Immediately in front of Hildebrand lay a wooden chest normally used for storing coils of rope. It now contained two Panzerfaust anti-tank weapons, a dozen stick grenades and three Schmeisser sub-machine guns – enough to give the crew of the Gullmaren at least a fighting chance if the Russian sailors became too curious. But a fighting chance was all it gave them. The trawler carried no armaments. Its hull was already weak from salt rot and worms which had bored into the keel. Its old diesel engine stood absolutely no chance of outrunning even the slowest of Russian patrol boats. Hildebrand had always counted upon the notion that the greatest defence this trawler could offer them was, in fact, its utter defencelessness. That, and the blue and yellow Swedish flag, which, thanks to his fastidiousness, now fluttered on its broomstick pole.

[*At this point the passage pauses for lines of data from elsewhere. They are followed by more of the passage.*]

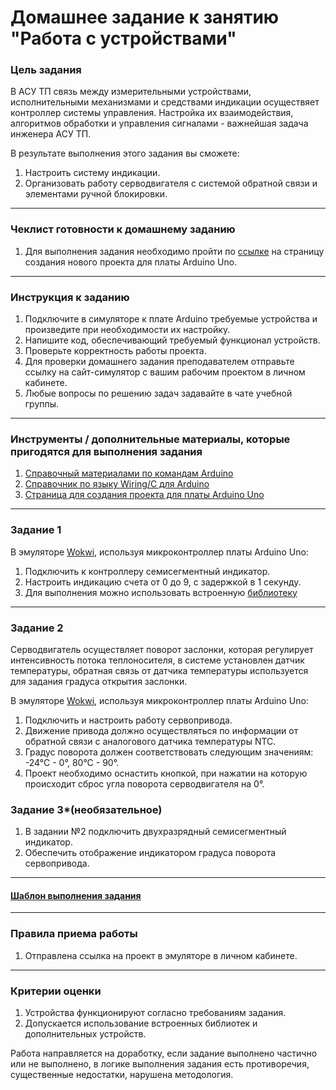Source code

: # Домашнее задание к занятию "Работа с устройствами"

### Цель задания

В АСУ ТП связь между измерительными устройствами, исполнительными механизмами и средствами индикации осуществяет контроллер системы управления. Настройка их взаимодействия, алгоритмов обработки и управления сигналами - важнейшая задача инженера АСУ ТП.

В результате выполнения этого задания вы сможете:

1. Настроить систему индикации. 
2. Организовать работу серводвигателя с системой обратной связи и элементами ручной блокировки.

------

### Чеклист готовности к домашнему заданию

1. Для выполнения задания необходимо пройти по [ссылке](https://wokwi.com/projects/new/arduino-uno) на страницу создания нового проекта для платы Arduino Uno.


------
### Инструкция к заданию

1. Подключите в симуляторе к плате Arduino требуемые устройства и произведите при необходимости их настройку.
2. Напишите код, обеспечивающий требуемый функционал устройств.
3. Проверьте корректность работы проекта.
4. Для проверки домашнего задания преподавателем отправьте ссылку на сайт-симулятор с вашим рабочим проектом в личном кабинете.
5. Любые вопросы по решению задач задавайте в чате учебной группы.

------

### Инструменты / дополнительные материалы, которые пригодятся для выполнения задания

1. [Справочный материалами по командам Arduino](https://alexgyver.ru/lessons/arduino-reference/)
2. [Справочник по языку Wiring/С для Arduino](https://www.arduino.cc/reference/en)
3. [Страница для создания проекта для платы Arduino Uno](https://wokwi.com/projects/new/arduino-uno)

------

### Задание 1

В эмуляторе [Wokwi](https://wokwi.com), используя микроконтроллер платы Arduino Uno:
1. Подключить к контроллеру семисегментный индикатор.
2. Настроить индикацию счета от 0 до 9, с задержкой в 1 секунду.
3. Для выполнения можно использовать встроенную [библиотеку](https://wokwi.com/arduino/libraries/SevSeg)


------

### Задание 2
Серводвигатель осуществляет поворот заслонки, которая регулирует интенсивность потока теплоносителя, 
в системе установлен датчик температуры, обратная связь от датчика температуры используется для задания градуса открытия заслонки. 

В эмуляторе [Wokwi](https://wokwi.com), используя микроконтроллер платы Arduino Uno:
1. Подключить и настроить работу сервопривода.
2. Движение привода должно осуществляться по информации от обратной связи с аналогового датчика температуры NTC.
3. Градус поворота должен соответствовать следующим значениям: -24°С - 0°, 80°С - 90°.
4. Проект необходимо оснастить кнопкой, при нажатии на которую происходит сброс угла поворота серводвигателя на 0°.

### Задание 3*(необязательное)
1. В задании №2 подключить двухразрядный семисегментный индикатор.
2. Обеспечить отображение индикатором градуса поворота сервопривода.

------

#### [Шаблон выполнения задания](https://docs.google.com/document/d/1youKpKm_JrC0UzDyUslIZW2E2bIv5OVlm_TQDvH5Pvs/edit)

------

### Правила приема работы

1. Отправлена ссылка на проект в эмуляторе в личном кабинете.

------

### Критерии оценки

1. Устройства функционируют согласно требованиям задания.
2. Допускается использование встроенных библиотек и дополнительных устройств.

Работа направляется на доработку, если задание выполнено частично или не выполнено, в логике выполнения задания есть противоречия, существенные недостатки, нарушена методология.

With the toe of his boot, Hildebrand opened the lid of the wooden trunk and stared at the weaponry laid out in front of him. As mist began to settle on the black barrel of the Schmeisser and on the dull, sand-coloured tubing of the Panzerfaust, Hildebrand tried to calculate exactly how long it would take him to retrieve one of the grenades, unscrew the metal cap at the bottom of the stick, arm the weapon by tugging the porcelain ball attached to a piece of string located inside the hollow wooden shaft, then throw it, not at the Russians but down into the radio room, in order to destroy the Enigma machine before the Russians got their hands on it.
Grimm would be killed in the blast, of course, but the Russians would have shot him anyway when they found out who he was. None of them would survive. Of that, he was quite certain.
As the patrol boat drew near, Hildebrand heard the Russian helmsman back off on the throttle of his engine. Then came a sharp command, a metallic clunk and suddenly the trawler was bathed in the magnesium blast of a search light.
With his eyes forced almost shut by the glare, Hildebrand raised one hand and bellowed, ‘ Hur mar du? ’ – the only words of Swedish that he knew.
While the Moshka’s searchlight played along the length of the trawler, Hildebrand caught sight of a heavy machine-gun mounted on a stand at the bow. A Russian sailor stood behind it, leaning into the half-moon-shaped shoulder braces, ready to chop him to pieces with its 37mm ammunition.
In spite of the cold air, Hildebrand was now sweating profusely.
The Moshka was level with them now, still moving but with its engines powered down almost into neutral.